Exames médicos modernos podem mostrar aonde medicamentos e moléculas que combatem doenças viajam dentro do corpo, mas a maioria dos traçadores atuais perde sinal em poucas horas. Isso dificulta acompanhar tratamentos de ação lenta, como medicamentos à base de anticorpos, que permanecem no organismo por semanas. Este estudo explora um novo elemento radioativo, o telúrio-118, que poderia permitir a médicos e cientistas observar esses tratamentos por períodos muito mais longos usando tomografia por emissão de positrões (PET).

Figure 1. Como uma única dose de traçador de longa duração pode manter sinais PET ativos no corpo por semanas.
Figure 1. Como uma única dose de traçador de longa duração pode manter sinais PET ativos no corpo por semanas.

Por que os Exames Padrão Não Bastam

Scanners PET detectam pequenos pulsos de energia gerados quando traçadores radioativos especiais se desintegram dentro do corpo. Esses traçadores são ligados a moléculas que procuram tumores ou outros alvos, permitindo aos médicos ver para onde essas moléculas vão. O problema é que os traçadores PET mais comuns perdem sua radioatividade rapidamente, frequentemente em poucas horas. Muitas novas terapias contra o câncer, especialmente as baseadas em anticorpos, movem-se lentamente e permanecem no organismo por semanas. Com traçadores de curta duração, partes importantes dessa jornada ficam invisíveis, dificultando prever quão bem um tratamento funcionará ou onde efeitos colaterais podem aparecer.

Uma Nova Ideia de Traçador de Longa Duração

Os pesquisadores voltaram-se para um elemento incomum, o telúrio-118, que permanece radioativo por cerca de seis dias. Por si só ele não emite os sinais que os scanners PET detectam. Em vez disso, transforma-se silenciosamente em outro elemento, o antimônio-118, que emite os sinais necessários, mas apenas por alguns minutos antes de se tornar estável e não radioativo. Porque o telúrio-118 continua alimentando esse antimônio de curta duração dentro do corpo, uma única dose age como um pequeno gerador interno que produz sinais PET ao longo de vários dias, sem a radiação de alta energia extra que pode borrar imagens ou aumentar exposição indesejada.

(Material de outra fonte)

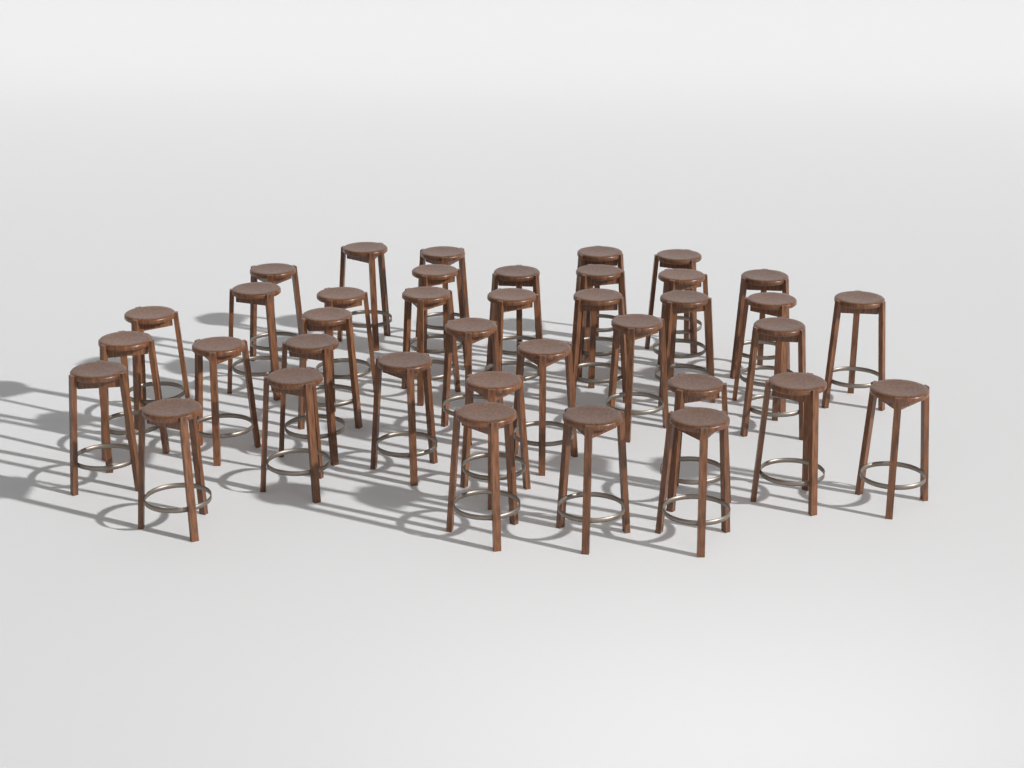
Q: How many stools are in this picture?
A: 38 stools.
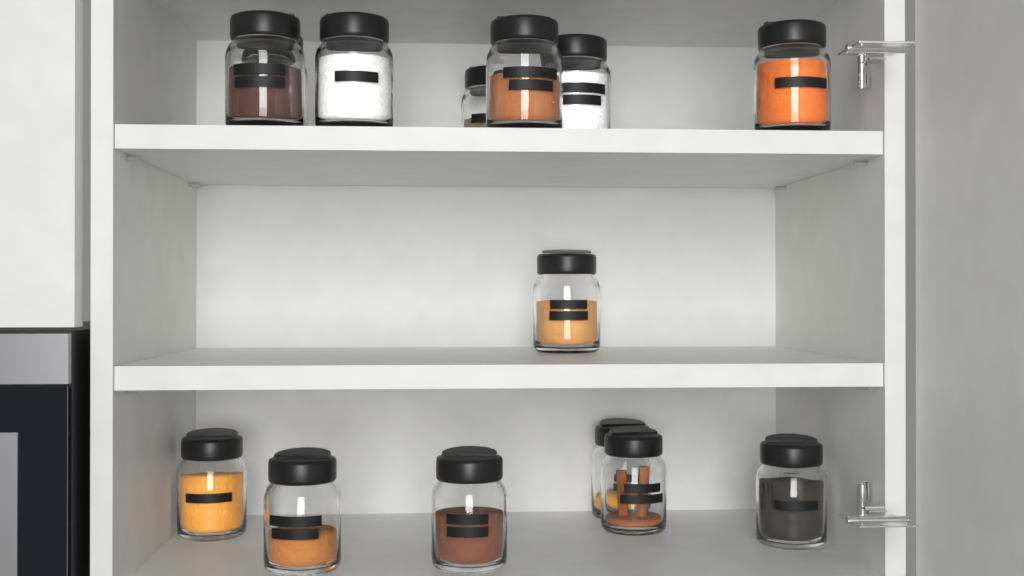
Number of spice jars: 14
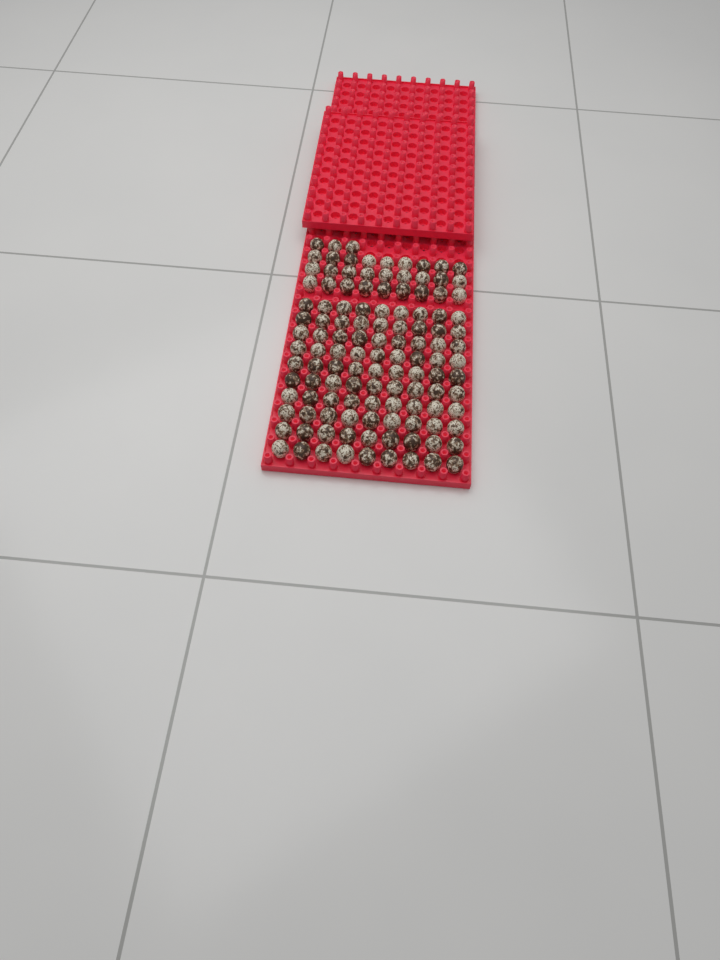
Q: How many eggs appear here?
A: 120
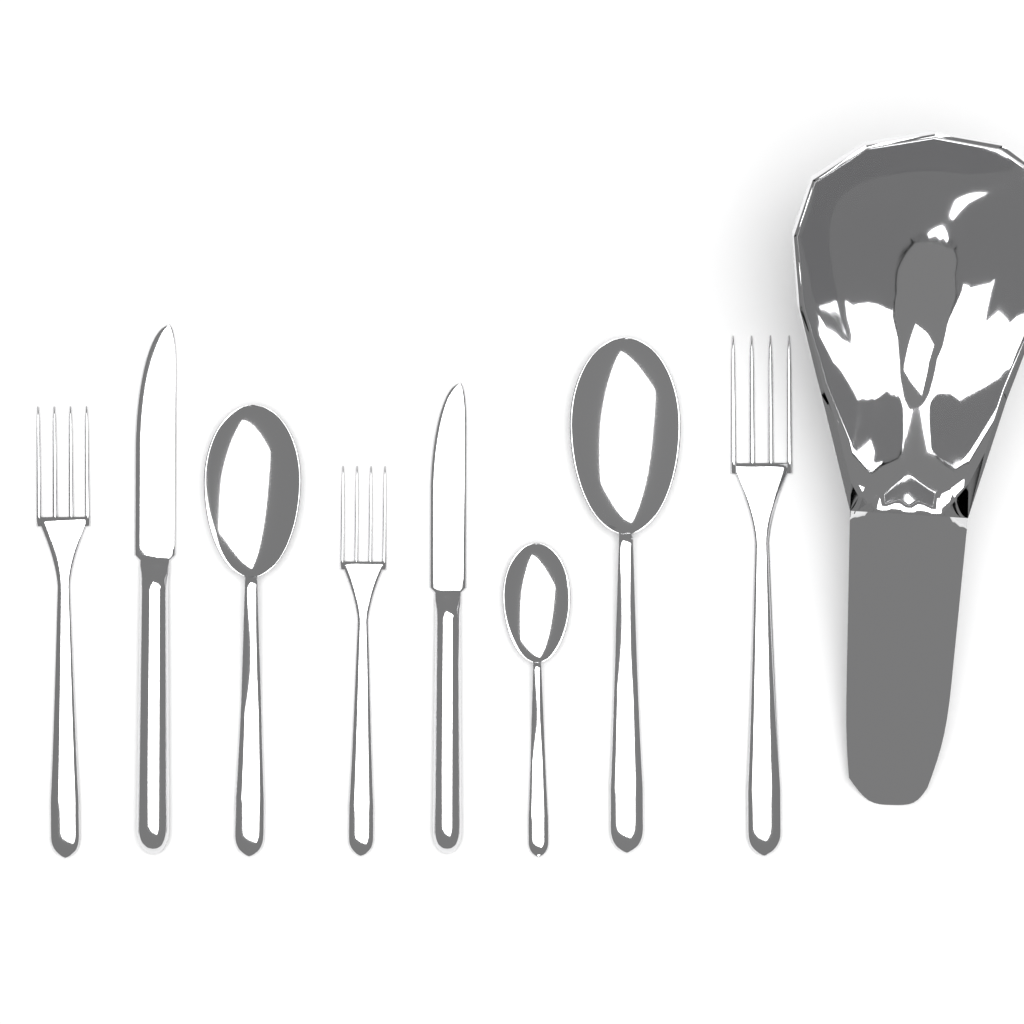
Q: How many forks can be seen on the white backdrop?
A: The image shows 3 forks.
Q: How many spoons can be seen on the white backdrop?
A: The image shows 3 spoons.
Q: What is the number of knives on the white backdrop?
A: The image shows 2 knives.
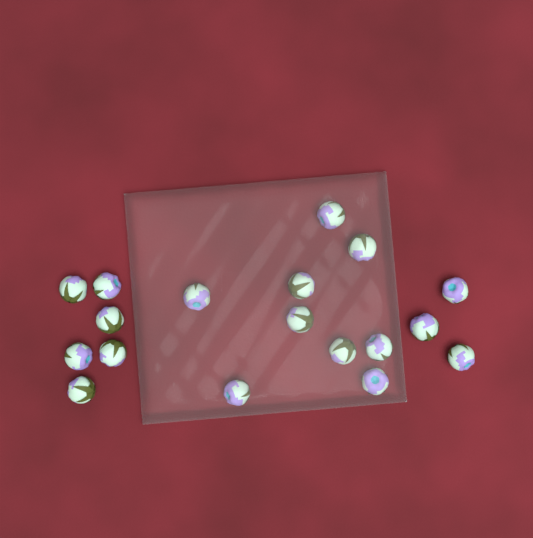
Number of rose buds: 18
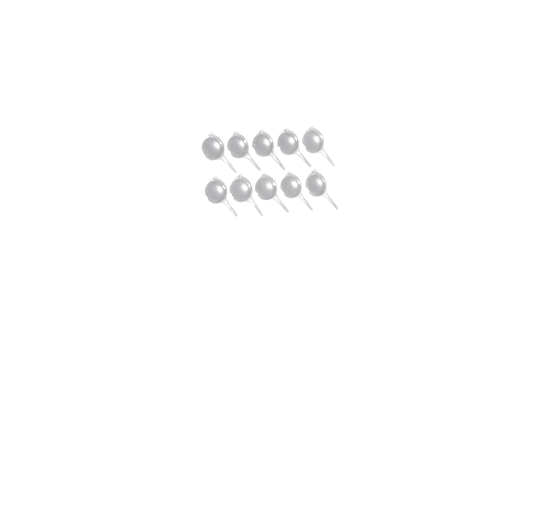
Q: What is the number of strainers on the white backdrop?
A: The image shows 10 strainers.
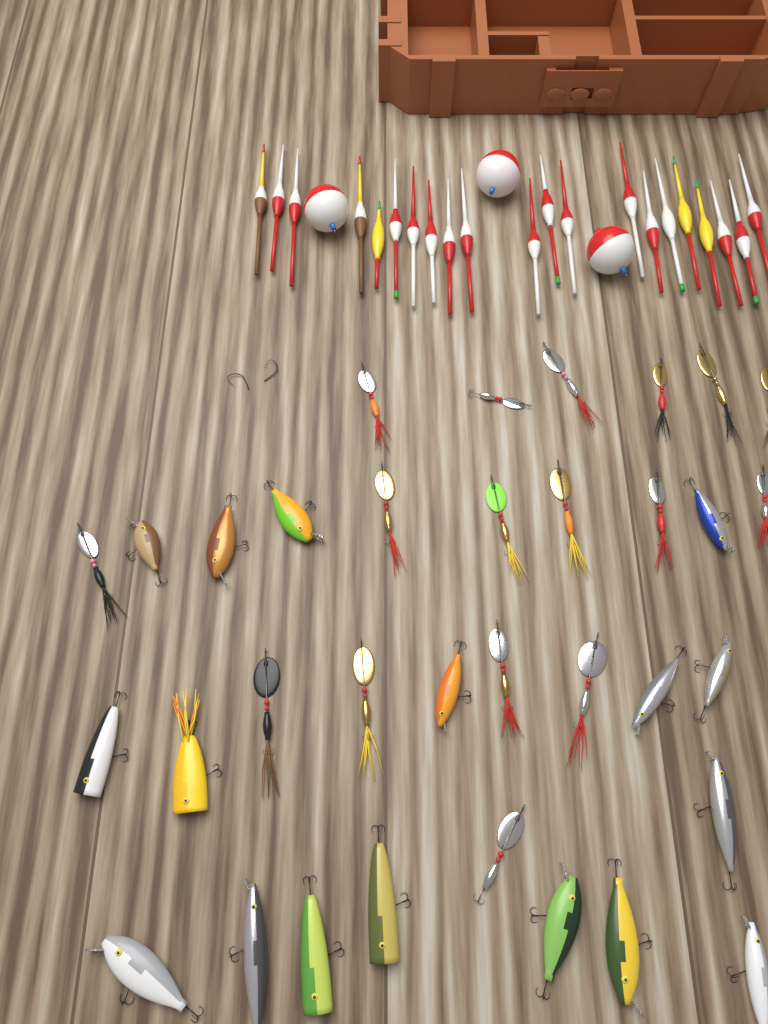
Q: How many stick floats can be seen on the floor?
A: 21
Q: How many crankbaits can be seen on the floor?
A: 17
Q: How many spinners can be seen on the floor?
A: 17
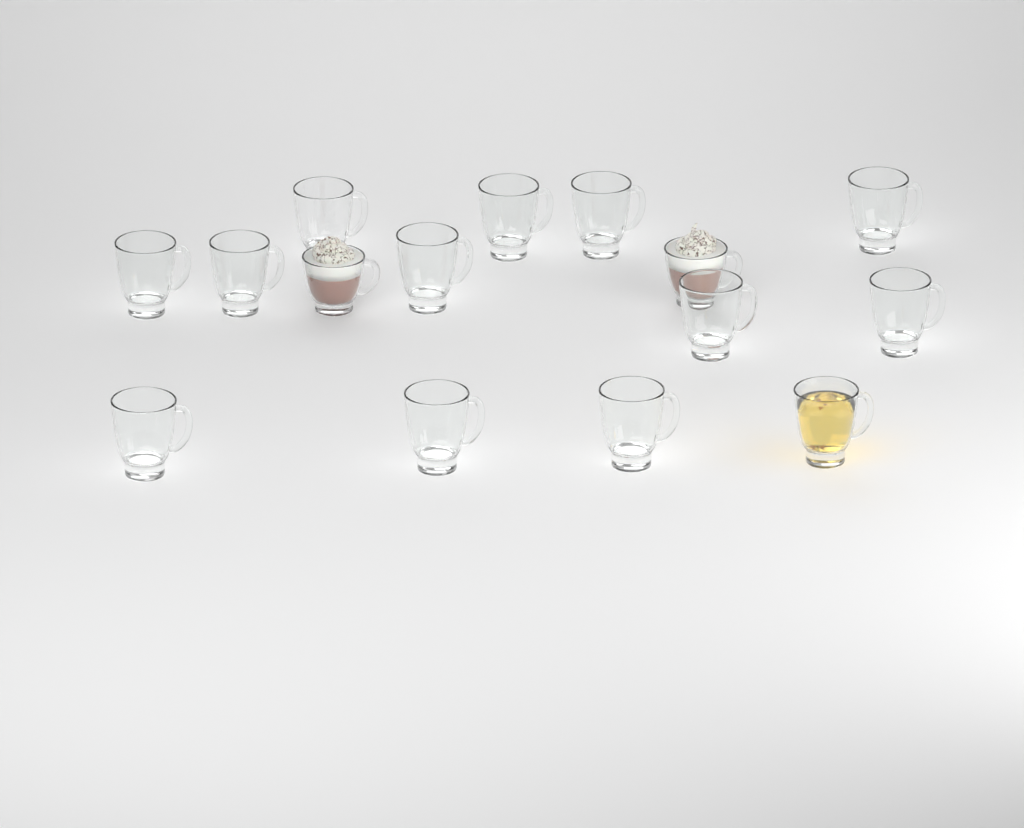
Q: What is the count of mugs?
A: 15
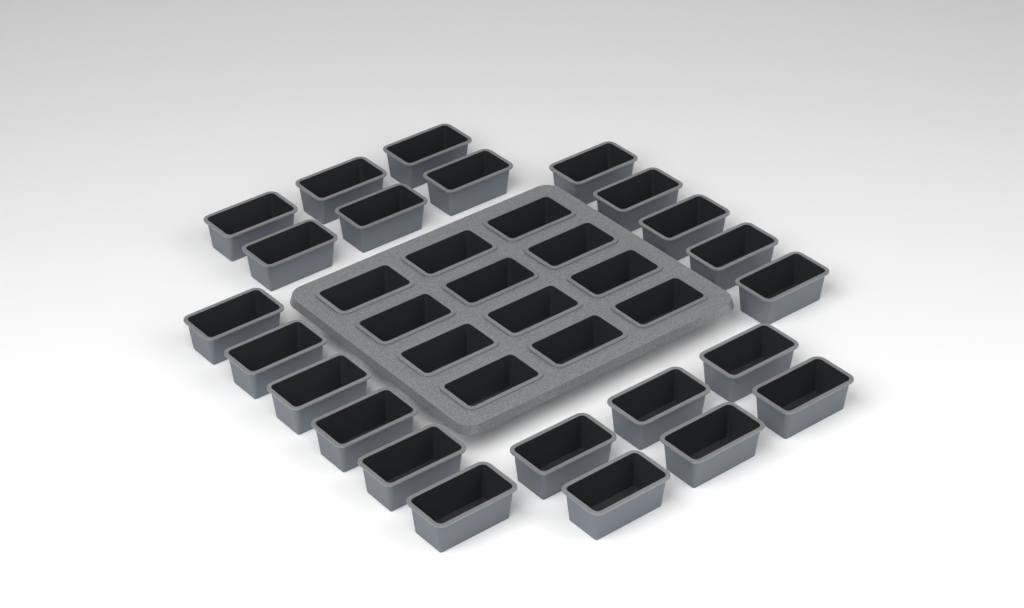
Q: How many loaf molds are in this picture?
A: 35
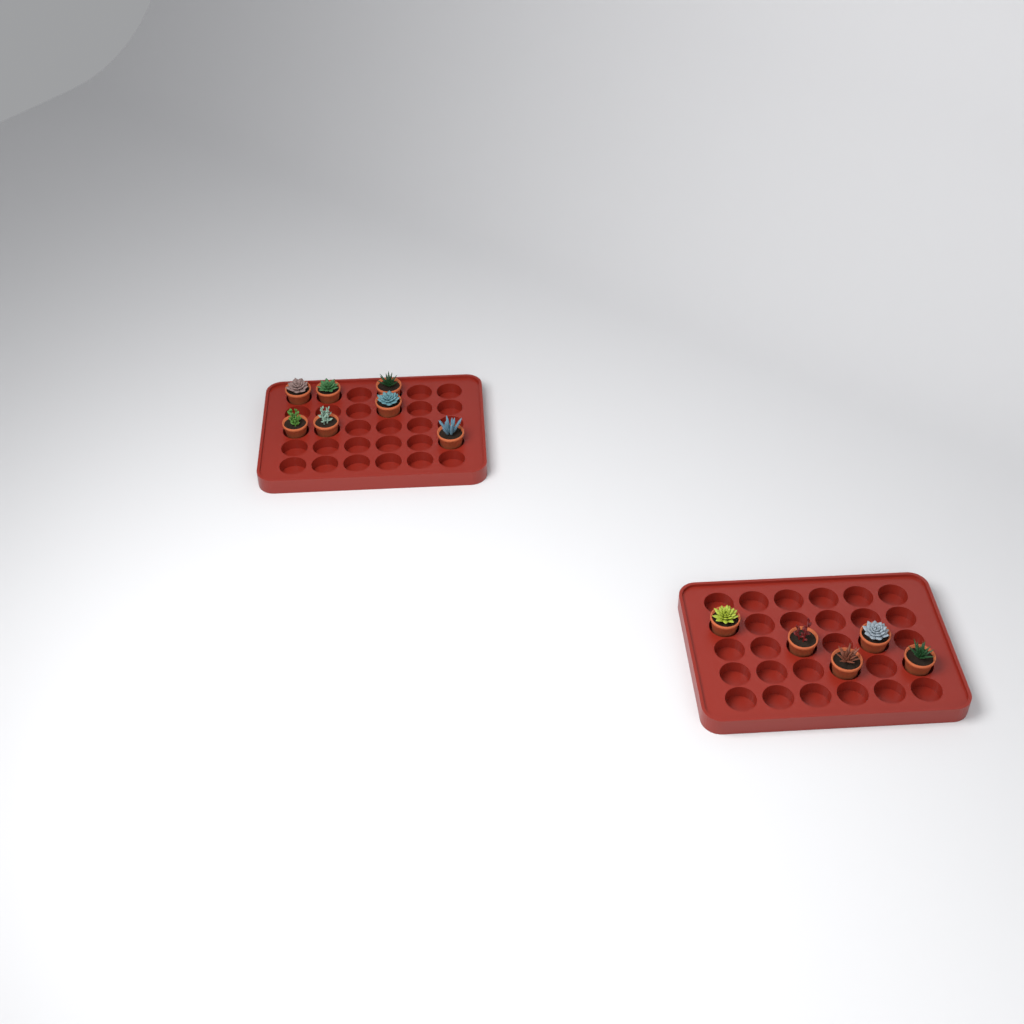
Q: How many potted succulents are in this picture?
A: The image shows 12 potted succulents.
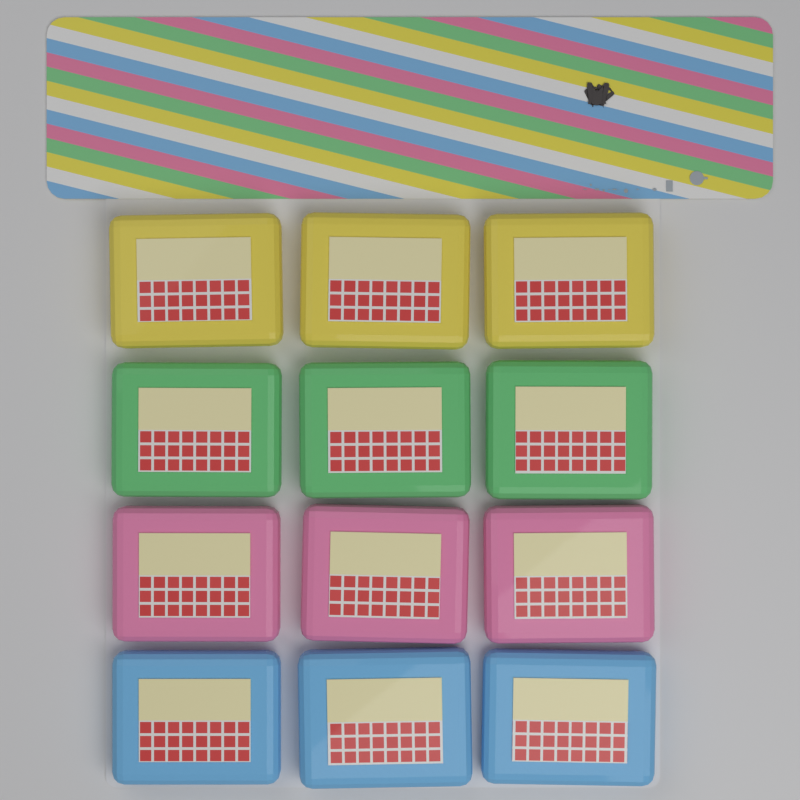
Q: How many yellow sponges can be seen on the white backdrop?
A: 3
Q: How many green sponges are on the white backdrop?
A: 3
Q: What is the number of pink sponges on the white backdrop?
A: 3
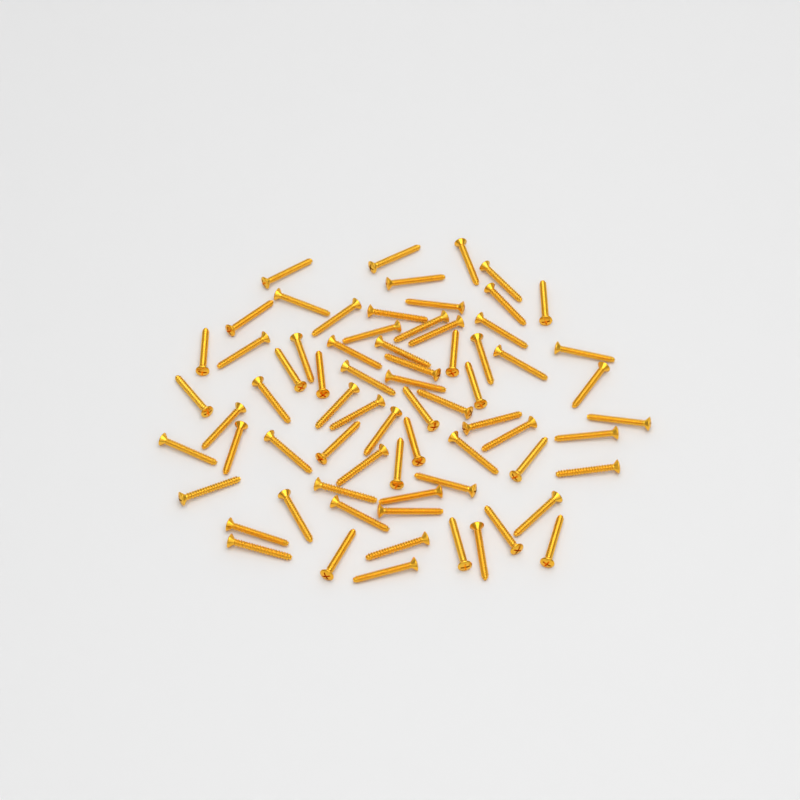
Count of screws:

Testando a Qualidade da Imagem no Laboratório

Para saber se esse novo traçador poderia produzir imagens úteis, a equipe primeiro o testou com “fantasmas” de plástico, imitações do corpo que contêm pequenos furos e padrões usados para avaliar a nitidez da imagem. Eles preencheram esses fantasmas com uma solução contendo telúrio-118 e os escanearam por várias horas. As imagens mostraram claramente estruturas de alguns milímetros de largura, embora detalhes finos ficassem um pouco desfocados. Esse desfoque provavelmente vem das partículas relativamente energéticas liberadas pelo antimônio-118, que viajam mais antes de criar o sinal que o scanner detecta. Ainda assim, o nível de nitidez foi considerado bom o suficiente para rastrear para onde os traçadores vão em animais pequenos e, potencialmente, em pessoas.

Acompanhando o Traçador em Camundongos

O próximo passo foi ver como o traçador se comportava em organismos vivos. Camundongos foram injetados com a solução de telúrio-118 e então escaneados uma, duas e três semanas depois, usando imagem combinada PET e TC. Sinais fortes permaneceram visíveis na região abdominal durante todo o período de três semanas. Após a varredura, os cientistas mediram a radioatividade diretamente nos órgãos. Eles descobriram que a maior parte do traçador se acumulou no fígado e no baço e permaneceu lá ao longo do tempo, com quantidades mínimas no sangue e em outros tecidos. Essas descobertas corresponderam às imagens dos exames e sugerem que o decaimento do telúrio-118 para o antimônio-118 não altera drasticamente para onde o traçador vai no corpo.

Figure 2. Decaimento em etapas do telúrio-118 gerando sinais PET repetidos onde o traçador se acumula em órgãos.
Figure 2. Decaimento em etapas do telúrio-118 gerando sinais PET repetidos onde o traçador se acumula em órgãos.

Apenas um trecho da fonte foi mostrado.